Performances clés
Caractéristiques techniques
Moteur
- Cylindrée
- 2053 cc
- Puissance
- 103.0 ch @ 4800 tr/min (75.8 kW)
- Couple
- 176.5 Nm @ 3200 tr/min
- Moteur
- Bicylindre en V à 52°, 4 temps
- Refroidissement
- liquide
- Taux de compression
- 9.5 : 1
- Alésage × course
- 103 x 123.2 mm
- Soupapes/cylindre
- 4
- Arbres à cames
- 1 ACT
- Alimentation
- Injection Ø 46 mm
Châssis
- Cadre
- Double berceau tubulaire en acier
- Boîte de vitesses
- boîte à 5 rapports
- Transmission finale
- Cardan
- Suspension avant
- Fourche téléscopique Ø 49 mm, déb : 150 mm
- Suspension arrière
- 2 amortisseurs latéraux, déb : 100 mm
Freins
- Frein avant
- Freinage 2 disques Ø 300 mm, étrier 4 pistons
- Frein arrière
- Freinage 1 disque Ø 320 mm, étrier 2 pistons
- Pneu avant
- 150/80-16
- Pression avant
- 2.50 bar
- Pneu arrière
- 200/60-16
- Pression arrière
- 2.90 bar
Dimensions
- Hauteur de selle
- 680.00 mm
- Réservoir
- 21.00 L
- Poids
- 373.00 kg
- Poids à sec
- 340.00 kg
- Prix neuf
- 17 299 €
Présentation
Imaginez une moto qui pèse le poids de deux Honda CBR 600RR. Un moteur dont chaque cylindre avale plus d’un litre de mélange. Un empattement qui rivalise avec une petite voiture. On ne parle pas d’un concept-car, mais bien de la Kawasaki VN 2000 de 2007, une déclaration de guerre aux lois de la physique et du bon sens. Ce n’est pas une moto, c’est un monument roulant, une cathédrale de métal chromé qui ne demande qu’à vous prouver qu’elle a une âme sous ses 373 kilos tout pleins.
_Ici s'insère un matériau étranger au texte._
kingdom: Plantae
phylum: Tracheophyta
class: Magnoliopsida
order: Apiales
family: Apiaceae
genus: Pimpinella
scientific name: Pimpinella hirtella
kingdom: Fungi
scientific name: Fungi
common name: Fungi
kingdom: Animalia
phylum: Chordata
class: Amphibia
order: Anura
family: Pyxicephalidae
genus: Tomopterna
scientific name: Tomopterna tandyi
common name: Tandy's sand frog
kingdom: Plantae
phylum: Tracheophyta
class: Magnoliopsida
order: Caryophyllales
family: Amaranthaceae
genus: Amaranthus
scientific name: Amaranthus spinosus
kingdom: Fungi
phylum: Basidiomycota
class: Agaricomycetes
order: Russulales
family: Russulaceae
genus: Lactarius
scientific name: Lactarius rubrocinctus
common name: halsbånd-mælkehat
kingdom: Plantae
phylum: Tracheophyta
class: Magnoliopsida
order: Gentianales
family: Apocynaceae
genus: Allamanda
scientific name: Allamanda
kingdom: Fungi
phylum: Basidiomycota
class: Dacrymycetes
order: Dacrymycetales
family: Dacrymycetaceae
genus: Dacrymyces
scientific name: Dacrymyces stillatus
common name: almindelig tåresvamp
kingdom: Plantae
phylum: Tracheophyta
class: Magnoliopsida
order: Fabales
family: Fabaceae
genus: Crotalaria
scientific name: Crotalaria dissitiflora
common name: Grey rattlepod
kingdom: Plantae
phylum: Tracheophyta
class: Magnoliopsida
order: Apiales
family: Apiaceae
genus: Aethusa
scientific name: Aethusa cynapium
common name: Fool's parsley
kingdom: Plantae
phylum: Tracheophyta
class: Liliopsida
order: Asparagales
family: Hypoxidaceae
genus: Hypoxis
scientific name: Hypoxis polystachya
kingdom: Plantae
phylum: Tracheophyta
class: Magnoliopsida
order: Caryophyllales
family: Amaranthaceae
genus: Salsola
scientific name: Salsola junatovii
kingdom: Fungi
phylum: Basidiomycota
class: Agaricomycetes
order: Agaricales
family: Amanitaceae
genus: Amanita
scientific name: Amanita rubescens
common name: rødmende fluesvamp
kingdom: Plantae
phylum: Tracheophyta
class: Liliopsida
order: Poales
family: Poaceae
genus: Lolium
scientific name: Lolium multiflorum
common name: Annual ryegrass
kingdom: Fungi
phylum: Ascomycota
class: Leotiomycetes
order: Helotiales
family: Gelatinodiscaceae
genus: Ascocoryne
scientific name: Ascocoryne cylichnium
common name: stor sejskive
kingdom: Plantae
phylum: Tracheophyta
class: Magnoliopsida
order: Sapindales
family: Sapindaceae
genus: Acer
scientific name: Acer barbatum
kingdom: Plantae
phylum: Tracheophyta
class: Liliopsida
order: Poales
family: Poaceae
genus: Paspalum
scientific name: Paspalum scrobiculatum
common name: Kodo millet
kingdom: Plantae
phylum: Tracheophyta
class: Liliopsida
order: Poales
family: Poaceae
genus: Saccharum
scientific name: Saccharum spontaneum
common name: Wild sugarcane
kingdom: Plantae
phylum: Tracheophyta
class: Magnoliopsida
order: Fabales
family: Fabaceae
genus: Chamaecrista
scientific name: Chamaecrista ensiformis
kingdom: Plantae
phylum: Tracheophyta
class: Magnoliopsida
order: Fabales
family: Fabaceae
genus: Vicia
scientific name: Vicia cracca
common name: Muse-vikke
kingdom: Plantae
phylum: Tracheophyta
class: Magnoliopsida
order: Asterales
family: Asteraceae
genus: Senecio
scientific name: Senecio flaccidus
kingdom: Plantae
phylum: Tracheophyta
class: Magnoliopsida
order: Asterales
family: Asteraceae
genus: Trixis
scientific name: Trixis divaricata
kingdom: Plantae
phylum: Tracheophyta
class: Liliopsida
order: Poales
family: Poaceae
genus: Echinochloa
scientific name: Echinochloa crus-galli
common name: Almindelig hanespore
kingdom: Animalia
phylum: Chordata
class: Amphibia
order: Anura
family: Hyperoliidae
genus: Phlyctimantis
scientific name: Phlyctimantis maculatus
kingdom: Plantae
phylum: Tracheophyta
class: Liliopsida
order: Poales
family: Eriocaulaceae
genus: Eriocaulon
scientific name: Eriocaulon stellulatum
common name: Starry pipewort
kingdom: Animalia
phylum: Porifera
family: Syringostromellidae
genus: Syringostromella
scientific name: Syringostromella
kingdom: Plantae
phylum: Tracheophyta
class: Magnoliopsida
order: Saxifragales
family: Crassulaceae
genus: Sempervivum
Le cœur du sujet, c’est évidemment ce bicylindre en V de 2053 cm3, un chiffre qui fait encore pâlir les Screamin’ Eagle de Harley aujourd’hui. Avec 103 chevaux, la puissance spécifique n’est pas folle, mais c’est un leurre. La vraie magie, c’est son couple de 176,5 Nm, disponible dès 3200 tours. Une vague de traction qui vous plaque au siège, quel que soit le rapport enclenché de sa boîte à cinq vitesses. Ce moteur est une pièce de fonderie magnifique, un bloc massif aux ailettes profondes et aux chromes étincelants qui semble taillé dans un bloc d’acier. Il ronronne avec une politesse surprenante à bas régime, mais un quart de tour de poignée suffit à réveiller le géant. La transmission par cardan ajoute à la sensation de robustesse et de fluidité, sans à-coups.
Mais comment dirige-t-on un tel paquebot ? Avec anticipation et une certaine dose de respect. L’empattement de 1735 mm et les pneus taille XXL (un 150 à l’avant, un 200 à l’arrière) ne sont pas faits pour les virages en épingle à cheveux. Il faut penser large, s’installer tôt, et accepter que le rayon de braquage soit celui d’un semi-remorque. Pourtant, une fois lancée sur une route plus fluide, la VN 2000 dévoile une stabilité rassurante et une maniabilité bien meilleure que ce que son gabarit laisse présager. Le freinage, avec ses deux disques de 300 mm à l’avant mordants, est à la hauteur de la masse à ralentir. La fourche de 49 mm et les deux amortisseurs gèrent le poids sans broncher. On est loin d’une moto de canyon, mais ce n’est clairement pas son rôle.
À qui s’adresse ce colosse ? Certainement pas au débutant ou au pistard en herbe. C’est la moto du routard qui privilégie la sensation de puissance brute et la présence scénique à l’agilité. Pour 17 299 euros à l’époque, on achetait un symbole, une machine à faire tourner les têtes et à provoquer des sourires béats à chaque feu rouge. On ne cherche pas la performance pure, mais l’expérience unique de dompter une mécanique démesurée. La VN 2000 est l’anti-thèse de la légèreté moderne, un dernier souffle d’excès pur avant que le monde ne devienne trop raisonnable. Elle ne se conduit pas, elle se négocie. Et une fois qu’on a accepté ses règles, elle offre des sensations que plus aucune moto neuve ne propose aujourd’hui.